Anyone who has been through a divorce will tell you that it hurts. It hurts you emotionally, sure, but it can also hurt you financially if you don’t take the proper precautions. As a Miami divorce attorney team, we’ve seen a lot in our many years of practice, including the financial devastation that can—and often does—happen.
The one thing you absolutely must do when considering a divorce is to get your finances in order first. Here’s how you can do it in five easy steps.
1. Make Sure Your Financial Records Are in Order
The very first thing that you need to do when getting yourself financially ready for divorce is to gather all of your financial documents. In an ideal world, you should be able to get five years of financial documentation. If that’s not possible, get what you can so that you can get a good idea of how your financial situation looks. Documents to gather include tax returns, bank statements, investment documents, and payroll information. Once you have everything in one place, make copies and keep them in a safe place outside of your home. Doing so will protect you from “missing” documentation.
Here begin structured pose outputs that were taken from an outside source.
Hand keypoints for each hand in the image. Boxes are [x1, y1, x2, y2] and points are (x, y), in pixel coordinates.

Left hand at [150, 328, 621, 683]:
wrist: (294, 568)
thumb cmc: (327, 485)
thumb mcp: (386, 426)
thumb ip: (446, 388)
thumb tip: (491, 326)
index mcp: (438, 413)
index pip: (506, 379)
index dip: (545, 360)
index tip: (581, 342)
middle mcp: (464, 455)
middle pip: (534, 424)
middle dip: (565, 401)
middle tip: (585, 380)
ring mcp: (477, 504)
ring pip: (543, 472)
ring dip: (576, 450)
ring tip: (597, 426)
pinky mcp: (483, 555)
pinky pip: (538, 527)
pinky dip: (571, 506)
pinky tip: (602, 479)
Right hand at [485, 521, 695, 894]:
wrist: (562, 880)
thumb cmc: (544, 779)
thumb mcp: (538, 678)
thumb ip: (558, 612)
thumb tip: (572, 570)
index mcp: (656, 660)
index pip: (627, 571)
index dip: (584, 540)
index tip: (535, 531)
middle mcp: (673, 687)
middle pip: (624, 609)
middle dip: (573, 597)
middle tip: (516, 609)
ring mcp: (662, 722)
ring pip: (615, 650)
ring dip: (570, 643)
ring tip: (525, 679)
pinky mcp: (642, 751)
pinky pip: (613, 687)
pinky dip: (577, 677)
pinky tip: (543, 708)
2. Take an Inventory of Your Assets
A big part of the divorce process is splitting a couple’s assets. So that you and your attorney can prepare for your case, take an inventory of all of your assets, jointly owned and separate. Small, valuable items are extremely important to inventory because they have a habit of disappearing unexpectedly. To protect your property from theft, take digital photos to include in your inventory.
3. Get Your Own Accounts
Once you decide that you want to go forward with the divorce, you’re going to want to open up your own bank account if you don’t already have one. Though most financial institutions take your privacy very seriously, you will need to take confidentiality into your own hands here. Don’t use the same bank that you and your spouse currently use. When you open your account or apply for a credit card, make sure that your mail doesn’t get sent to your home where your spouse might see it. You might need to open a P.O. box.
4. Cut Your Expenses as Much as Necessary
Divorce can be expensive. Are you going to be able to afford your new single life with your current habits and lifestyle? If not, you will have to take a look at your budget and start planning and saving as soon as possible, just in case.
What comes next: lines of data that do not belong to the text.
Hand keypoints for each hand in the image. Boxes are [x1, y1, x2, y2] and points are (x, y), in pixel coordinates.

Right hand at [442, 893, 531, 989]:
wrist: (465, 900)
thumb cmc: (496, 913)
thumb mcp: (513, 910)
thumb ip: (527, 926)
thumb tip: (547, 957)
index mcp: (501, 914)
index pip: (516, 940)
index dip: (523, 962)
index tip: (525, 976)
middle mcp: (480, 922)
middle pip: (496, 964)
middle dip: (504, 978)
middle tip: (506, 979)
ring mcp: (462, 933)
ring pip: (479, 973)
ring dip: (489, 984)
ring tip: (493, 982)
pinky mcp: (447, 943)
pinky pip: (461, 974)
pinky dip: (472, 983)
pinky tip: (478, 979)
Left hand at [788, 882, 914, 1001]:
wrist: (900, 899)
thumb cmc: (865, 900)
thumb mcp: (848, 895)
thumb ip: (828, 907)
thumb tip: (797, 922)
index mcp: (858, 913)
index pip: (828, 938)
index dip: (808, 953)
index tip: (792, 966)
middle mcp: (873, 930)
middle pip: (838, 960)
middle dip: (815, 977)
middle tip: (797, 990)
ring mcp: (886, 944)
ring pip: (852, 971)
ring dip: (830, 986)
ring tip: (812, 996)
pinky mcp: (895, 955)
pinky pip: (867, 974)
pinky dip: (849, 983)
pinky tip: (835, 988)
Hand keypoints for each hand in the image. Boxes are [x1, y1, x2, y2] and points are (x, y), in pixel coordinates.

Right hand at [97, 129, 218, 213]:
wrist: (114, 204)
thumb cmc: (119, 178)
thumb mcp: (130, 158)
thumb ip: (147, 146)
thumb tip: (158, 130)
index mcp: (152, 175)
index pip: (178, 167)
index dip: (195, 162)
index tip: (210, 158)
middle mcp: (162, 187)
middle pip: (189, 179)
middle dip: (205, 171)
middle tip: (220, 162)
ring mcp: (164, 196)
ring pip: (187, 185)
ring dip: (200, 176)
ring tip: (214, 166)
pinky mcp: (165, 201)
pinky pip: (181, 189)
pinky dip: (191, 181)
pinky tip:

5. Keep an Eye on Your Credit Report
When you got married, you probably said that you would support your spouse through richer and poorer. It turns out those are not just empty words. When you get divorced, you will have to deal with your marital debts as well as your assets. In addition to gathering all your financial documentation, you will also need to keep an eye on your credit score to make sure that nothing is out of the ordinary. If you see anything that does not seem right, speak to your attorney about how to proceed before confronting your spouse.
Don’t Divorce without Preparing Yourself!
Just because divorce is painful doesn’t mean that you can’t protect yourself from the worst case scenario. Use these tips so that your divorce doesn’t do more financial damage than it has to.